Мы, наблюдая продолжающуюся уже второе столетие русскую смуту, имеем более чем ясное представление, что мартовское отречение 1917 года стало предвестником катастрофы. Тем более интересно знать, что подобные ощущения появились у русского офицерства, у нераспропагандированных нижних чинов сразу, как только государь сдал Россию, как эскадрон.

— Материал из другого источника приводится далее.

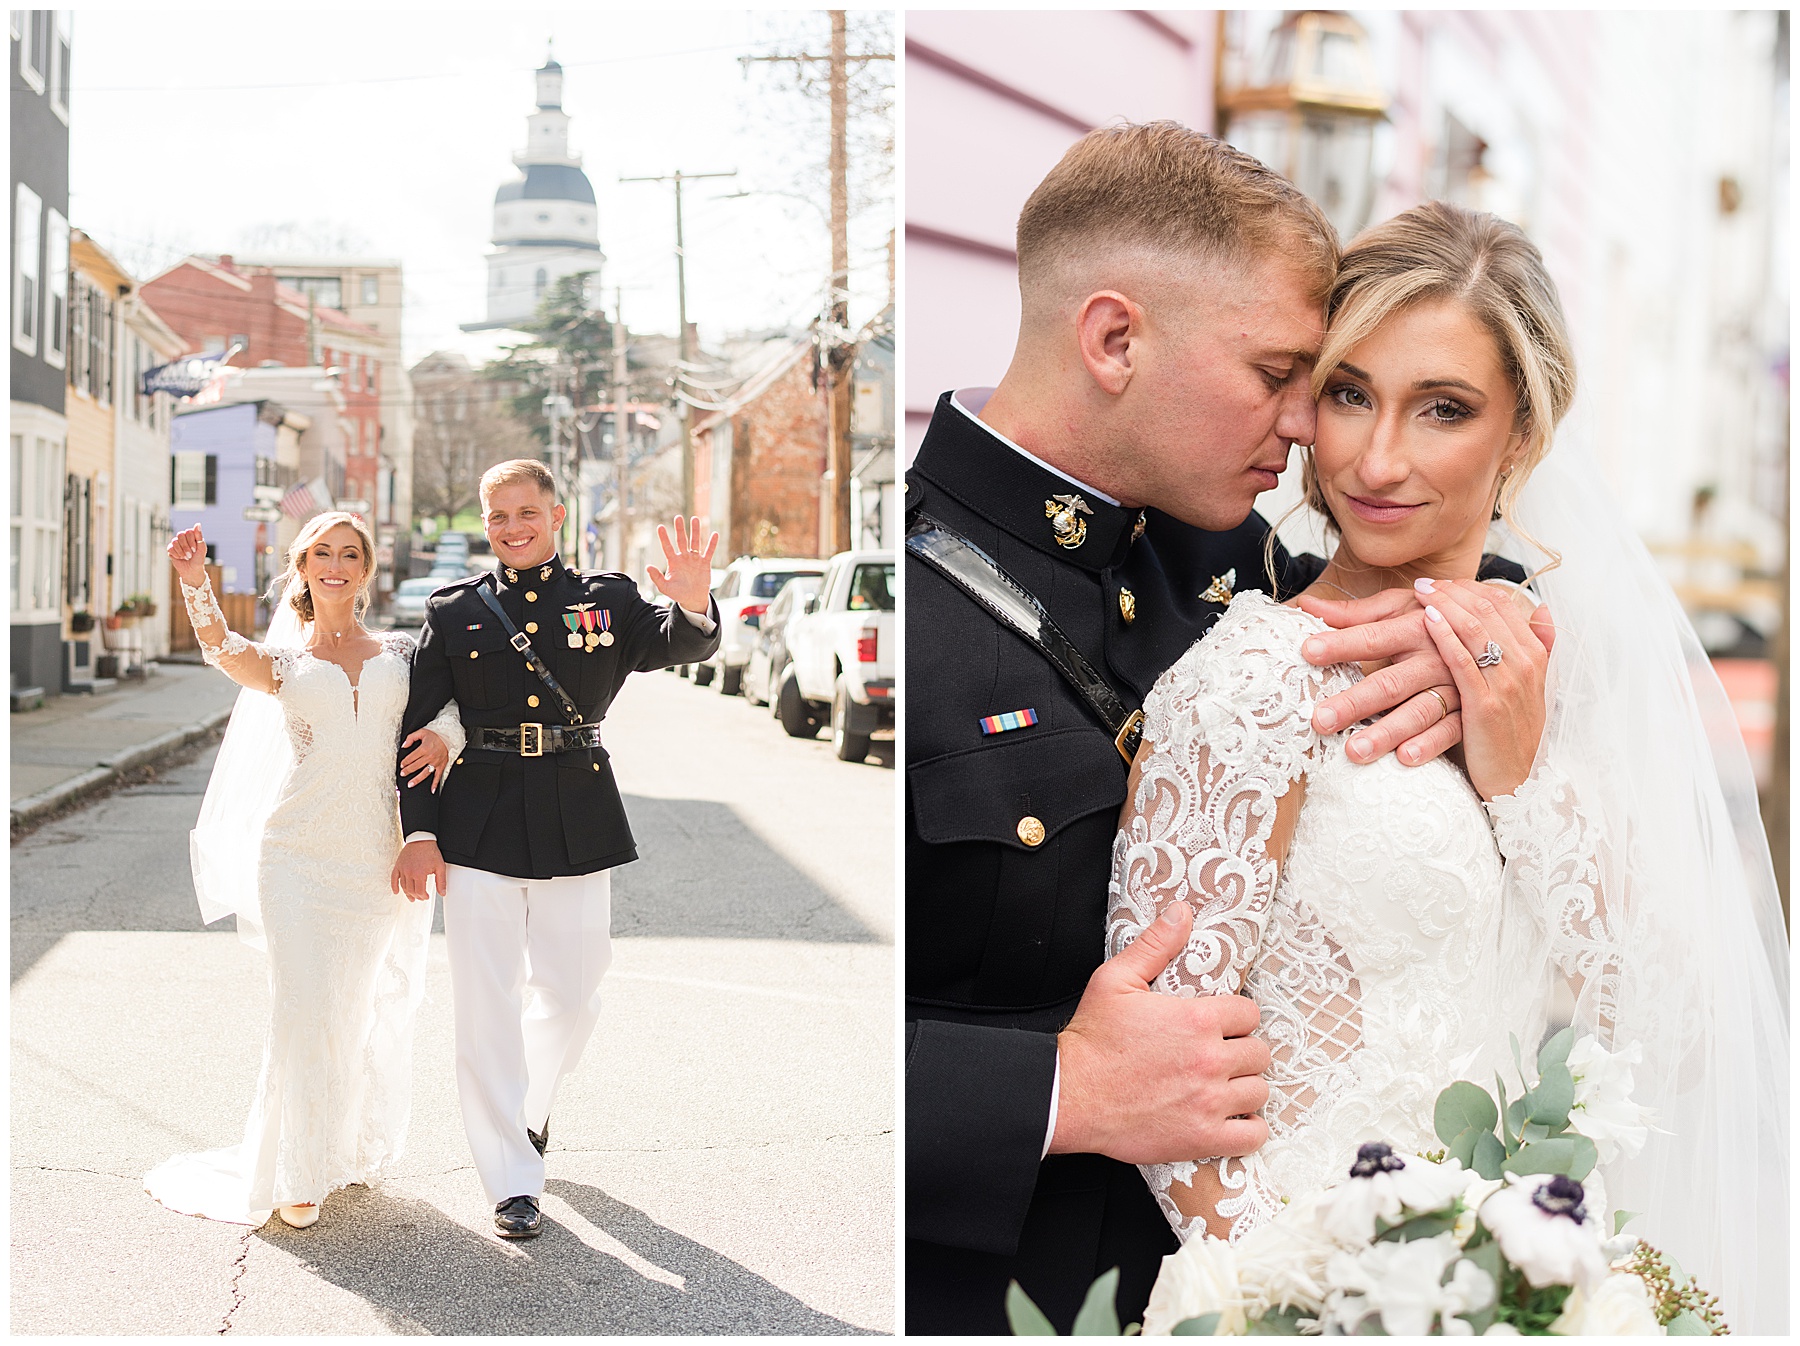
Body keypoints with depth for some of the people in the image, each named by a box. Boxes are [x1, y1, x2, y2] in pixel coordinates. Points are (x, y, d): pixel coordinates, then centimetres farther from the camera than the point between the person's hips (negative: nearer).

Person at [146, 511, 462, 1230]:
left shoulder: (403, 650, 11)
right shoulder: (284, 661, 6)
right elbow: (225, 651, -14)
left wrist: (446, 729, -11)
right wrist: (195, 580, -31)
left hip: (384, 860, 2)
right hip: (300, 855, -1)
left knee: (363, 1010, 11)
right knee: (305, 1009, -5)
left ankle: (348, 1149, 30)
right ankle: (299, 1175, 9)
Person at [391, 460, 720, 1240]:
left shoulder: (606, 600, 5)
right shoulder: (454, 612, 5)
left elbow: (681, 647, -12)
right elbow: (414, 728, 4)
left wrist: (692, 604, -35)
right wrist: (418, 833, -4)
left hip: (577, 828, 1)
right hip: (479, 830, -1)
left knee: (570, 998, 11)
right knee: (487, 1007, 0)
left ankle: (529, 1106, 43)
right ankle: (513, 1182, 11)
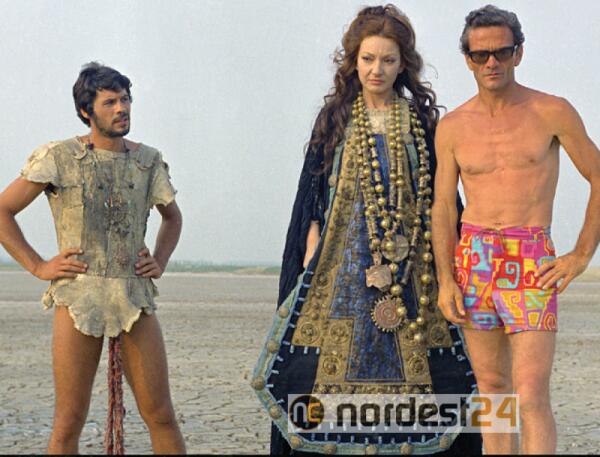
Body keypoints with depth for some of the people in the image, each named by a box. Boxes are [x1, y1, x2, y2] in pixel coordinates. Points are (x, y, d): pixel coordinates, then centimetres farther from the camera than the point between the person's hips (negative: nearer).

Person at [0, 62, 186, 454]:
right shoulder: (58, 157, 0)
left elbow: (172, 217, 29)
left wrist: (160, 261, 13)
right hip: (78, 295, -3)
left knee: (161, 416, 2)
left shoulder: (148, 160, 11)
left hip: (136, 296, 3)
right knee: (69, 423, -1)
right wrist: (38, 267, -3)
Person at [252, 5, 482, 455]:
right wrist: (309, 265, -1)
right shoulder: (334, 120, 9)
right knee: (334, 363, -5)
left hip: (409, 264, 0)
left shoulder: (422, 122, 7)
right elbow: (314, 198, 8)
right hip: (344, 262, 1)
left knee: (411, 370, -5)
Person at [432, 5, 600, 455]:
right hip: (472, 261, 3)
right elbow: (443, 208, 6)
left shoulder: (552, 112, -1)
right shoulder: (452, 127, 6)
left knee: (532, 396, -12)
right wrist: (445, 280, -4)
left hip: (532, 264, -3)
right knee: (492, 388, 8)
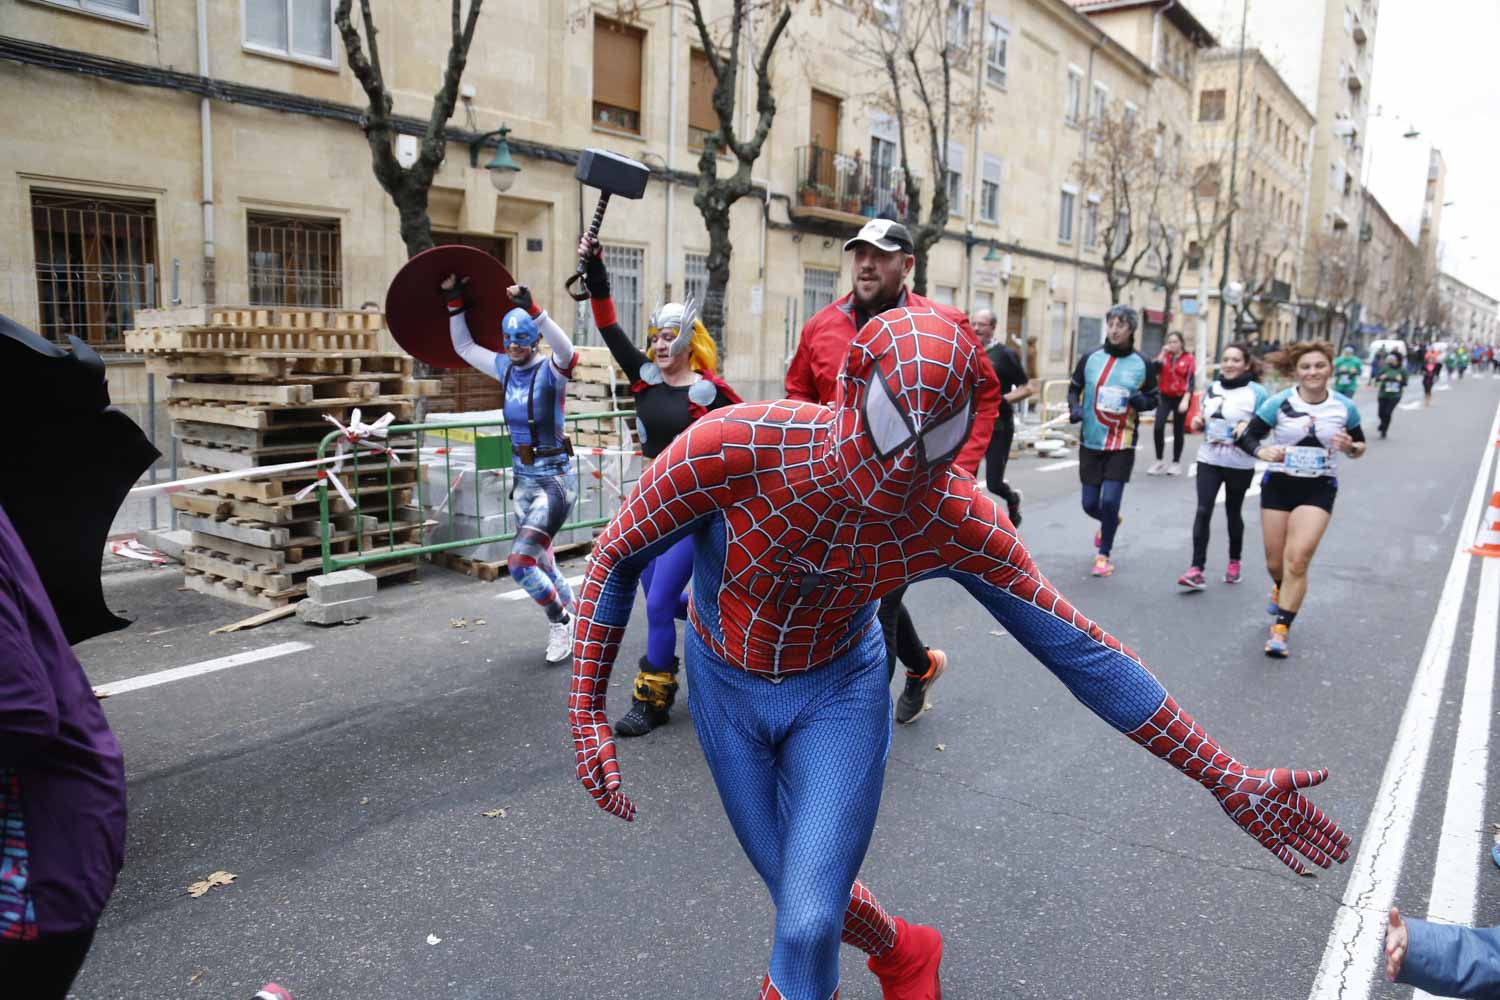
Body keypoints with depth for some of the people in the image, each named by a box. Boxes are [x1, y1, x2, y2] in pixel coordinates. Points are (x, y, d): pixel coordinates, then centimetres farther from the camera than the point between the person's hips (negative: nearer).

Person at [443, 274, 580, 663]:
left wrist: (532, 309, -45)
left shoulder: (550, 371, -14)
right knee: (543, 569, 15)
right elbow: (464, 347, 18)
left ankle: (560, 621, 9)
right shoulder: (506, 368, 5)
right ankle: (574, 624, 36)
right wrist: (454, 303, 11)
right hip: (523, 482, 8)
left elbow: (566, 351, -37)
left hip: (554, 482, -8)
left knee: (519, 562, -15)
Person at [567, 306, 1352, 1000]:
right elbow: (617, 559, -17)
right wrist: (587, 713, -17)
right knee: (805, 906, 14)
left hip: (838, 691, 0)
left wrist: (1228, 781, -13)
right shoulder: (735, 448, -33)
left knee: (807, 928, -8)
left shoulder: (958, 521, -27)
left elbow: (1080, 651, -17)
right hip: (724, 687, 1)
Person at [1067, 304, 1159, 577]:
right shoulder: (1090, 357, 0)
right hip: (1090, 442, 2)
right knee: (1090, 504, 5)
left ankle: (1104, 554, 13)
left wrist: (1141, 401, -15)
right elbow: (1074, 387, 11)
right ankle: (1109, 522, 42)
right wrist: (1074, 408, -9)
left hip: (1122, 445, -2)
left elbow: (1153, 399, 8)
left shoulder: (1142, 363, -2)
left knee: (1110, 501, -9)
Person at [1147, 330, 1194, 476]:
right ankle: (1159, 461, 2)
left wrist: (1185, 400, -18)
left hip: (1180, 398, -2)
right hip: (1165, 397, 2)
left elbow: (1190, 381, -9)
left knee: (1178, 431, 8)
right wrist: (1163, 353, -11)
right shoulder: (1164, 356, 6)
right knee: (1158, 428, -12)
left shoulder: (1188, 359, -5)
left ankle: (1176, 463, 20)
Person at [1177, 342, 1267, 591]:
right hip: (1208, 460, 3)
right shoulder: (1211, 388, 7)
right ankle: (1196, 569, -12)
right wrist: (1198, 422, -3)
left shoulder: (1256, 392, -8)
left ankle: (1234, 561, 34)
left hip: (1240, 465, -3)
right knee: (1203, 511, -8)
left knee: (1233, 513, 11)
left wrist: (1248, 426, -26)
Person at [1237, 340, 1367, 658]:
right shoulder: (1279, 403, -9)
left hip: (1318, 489, 0)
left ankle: (1280, 630, -4)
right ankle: (1280, 589, 48)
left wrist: (1350, 448, -13)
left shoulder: (1344, 407, -3)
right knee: (1275, 562, 11)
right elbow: (1248, 436, -7)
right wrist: (1263, 452, -29)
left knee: (1297, 561, -13)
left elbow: (1360, 446, 11)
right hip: (1278, 485, 1)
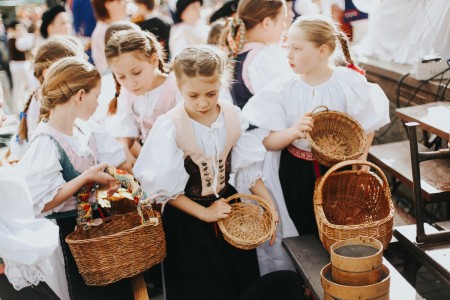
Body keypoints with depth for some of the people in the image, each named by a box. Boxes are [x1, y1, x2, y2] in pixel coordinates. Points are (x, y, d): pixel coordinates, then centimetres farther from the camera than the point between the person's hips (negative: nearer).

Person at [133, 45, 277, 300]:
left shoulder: (233, 116, -8)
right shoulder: (170, 128, -21)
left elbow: (248, 167, 1)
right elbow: (164, 188, -15)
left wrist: (270, 206, -5)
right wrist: (205, 213, -14)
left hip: (227, 205, 4)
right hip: (188, 217, -4)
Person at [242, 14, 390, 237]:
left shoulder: (350, 83, -12)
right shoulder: (283, 89, -9)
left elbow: (366, 130, -2)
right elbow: (268, 142, -9)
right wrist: (292, 132, -29)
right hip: (297, 173, 1)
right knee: (308, 236, 14)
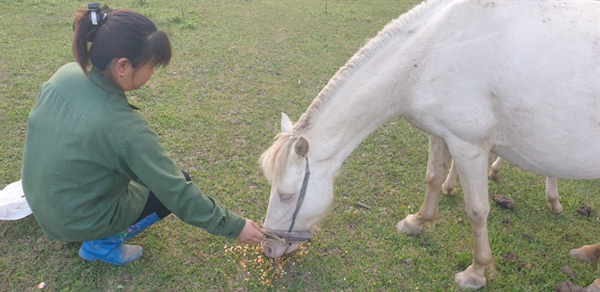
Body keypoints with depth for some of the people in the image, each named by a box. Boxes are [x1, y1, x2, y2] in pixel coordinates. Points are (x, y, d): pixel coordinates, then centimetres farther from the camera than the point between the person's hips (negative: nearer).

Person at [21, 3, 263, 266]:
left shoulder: (65, 74, -13)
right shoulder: (126, 128, -32)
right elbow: (177, 193, -25)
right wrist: (234, 226, -16)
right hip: (77, 221, -7)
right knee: (181, 184, 2)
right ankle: (102, 244, 5)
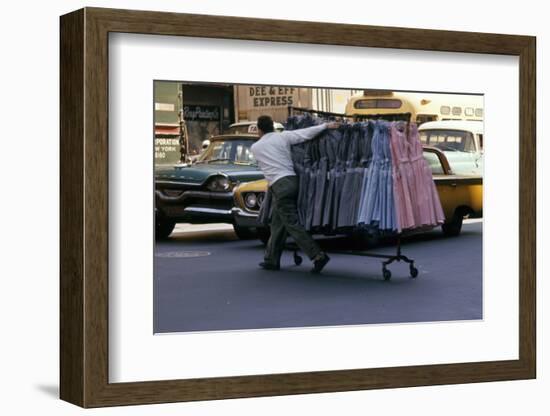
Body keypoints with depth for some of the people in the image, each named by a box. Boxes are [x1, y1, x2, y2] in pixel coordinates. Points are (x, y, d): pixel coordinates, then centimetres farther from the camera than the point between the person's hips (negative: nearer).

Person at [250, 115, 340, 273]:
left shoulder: (255, 147, 6)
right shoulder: (283, 137, 7)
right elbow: (305, 133, -4)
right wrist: (326, 125, -3)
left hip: (279, 186, -5)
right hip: (292, 181, 5)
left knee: (292, 224, -7)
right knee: (277, 223, 15)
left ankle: (318, 255, -17)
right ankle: (271, 259, 21)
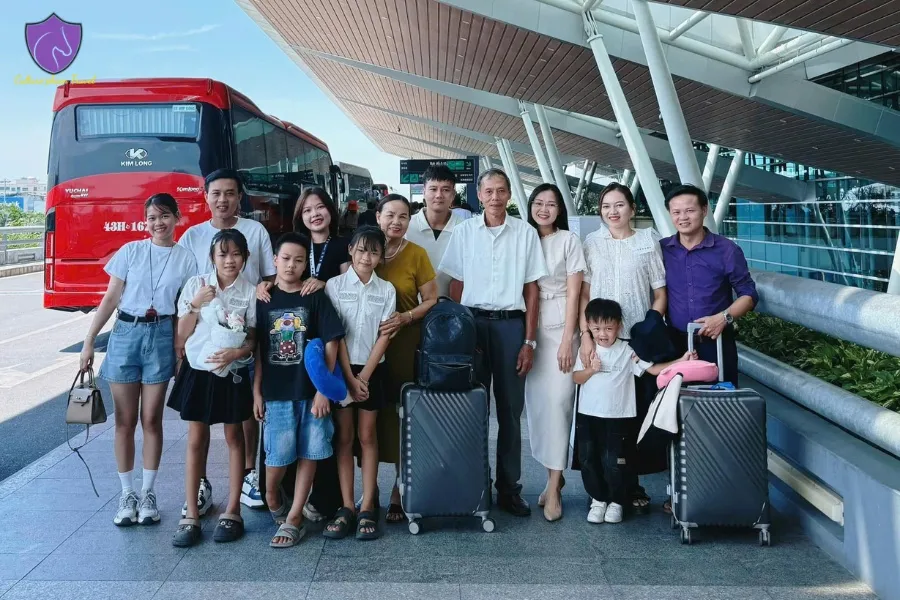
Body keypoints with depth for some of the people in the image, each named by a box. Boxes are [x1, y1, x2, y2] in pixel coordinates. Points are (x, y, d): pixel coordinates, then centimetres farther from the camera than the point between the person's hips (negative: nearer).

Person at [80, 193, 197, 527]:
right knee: (125, 420, 5)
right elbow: (111, 298, 4)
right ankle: (126, 494, 16)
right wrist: (89, 340, 1)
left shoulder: (186, 259, 3)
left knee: (151, 419, 5)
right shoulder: (130, 251, 3)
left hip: (162, 336, 0)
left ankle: (148, 493, 17)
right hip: (125, 333, 1)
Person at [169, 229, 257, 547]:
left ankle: (232, 512, 19)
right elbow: (182, 335, 0)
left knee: (234, 438, 9)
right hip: (198, 371, 1)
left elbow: (253, 339, -2)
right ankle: (191, 516, 13)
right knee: (196, 440, 6)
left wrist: (236, 353, -22)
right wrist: (195, 305, -15)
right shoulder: (195, 285, -1)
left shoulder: (250, 292, -3)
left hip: (233, 373, -1)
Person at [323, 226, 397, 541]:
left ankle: (367, 509, 7)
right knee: (344, 437, 3)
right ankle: (346, 508, 7)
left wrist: (364, 377, -8)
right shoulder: (335, 285, -3)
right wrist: (350, 377, -10)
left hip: (372, 370, 1)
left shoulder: (386, 290, 2)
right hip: (341, 369, -1)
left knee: (367, 437, 5)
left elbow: (384, 336, -1)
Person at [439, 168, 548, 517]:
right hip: (473, 321, 0)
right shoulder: (464, 231, 5)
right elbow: (456, 287, 5)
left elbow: (531, 290, 5)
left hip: (511, 324, 0)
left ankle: (509, 488, 15)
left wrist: (529, 341, 0)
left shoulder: (525, 233, 5)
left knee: (510, 409, 5)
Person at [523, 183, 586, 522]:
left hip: (559, 326, -3)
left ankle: (553, 486, -5)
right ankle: (554, 476, 16)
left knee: (557, 400, -10)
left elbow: (573, 293, -3)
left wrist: (567, 339, -10)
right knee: (537, 401, 3)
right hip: (529, 328, 4)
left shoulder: (569, 240, 0)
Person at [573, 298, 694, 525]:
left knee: (614, 461, -1)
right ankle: (598, 499, 24)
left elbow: (653, 368, -10)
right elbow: (576, 378, 1)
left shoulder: (627, 351, -5)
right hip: (588, 415, 3)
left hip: (618, 417, -3)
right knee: (588, 459, 7)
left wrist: (680, 362, -21)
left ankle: (617, 501, 18)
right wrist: (591, 369, -17)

Ровно такие же чувства пережил и я в 1991 году, как только узнал о беловежском сговоре ЕБНа с остальной партийно-сепаратистской сволочью, о незалежности южных и западных окраин России, населенных русским народом, от остальной части русского государства, хотя тогда елеем пелось со всех сторон о создании вместо СССР СНГ, о конфедеративном устройстве, о нашем варианте Британского содружества, о прочной дружбе народов на новых началах, об отсутствии границ и прочим вранье.
Просматривая подготовленные мною вместе с Ю. С. Пыльциным к печати воспоминания В. Н. Биркина, в очередной раз обратил внимание на две детали при описании февраля 1917 г.Во-первых, неосознанное восприятие Биркиным революции как свершившейся катастрофы. «Государь отрекся... Все кончено... Теперь вот надвинется вплотную настоящий ужас... - писал он в воспоминаниях и признавался: - Почему я так думал, - я не мог тогда отдать себе ясного отчета. Это была даже не дума, а просто инстинктивная и полная уверенность, что все пропало, что теперь начнется то, что так долго подходило к нам, начиная со времен несчастной японской войны».
Во-вторых, реакция на нее части офицерства, посчитавших что отречением, Николай II предал их. Описывая реакцию на отречение штабс-капитана Краснянского и других офицеров, Биркин фиксировал: «“Какое он имел право сделать это! [...] Он оставил нас, он предал нас! Теперь мы все погибнем...” У офицеров лица были бледные, испуганные, глаза горели возбужденным огнем. [...] Я оглядел собрание, услышал два-три заглушенных вздоха и понял, что это уже не мы, не прежние офицеры. Царская армия уже умерла. Предо мной сидели обреченные и мысль их была обращена внутрь их самих».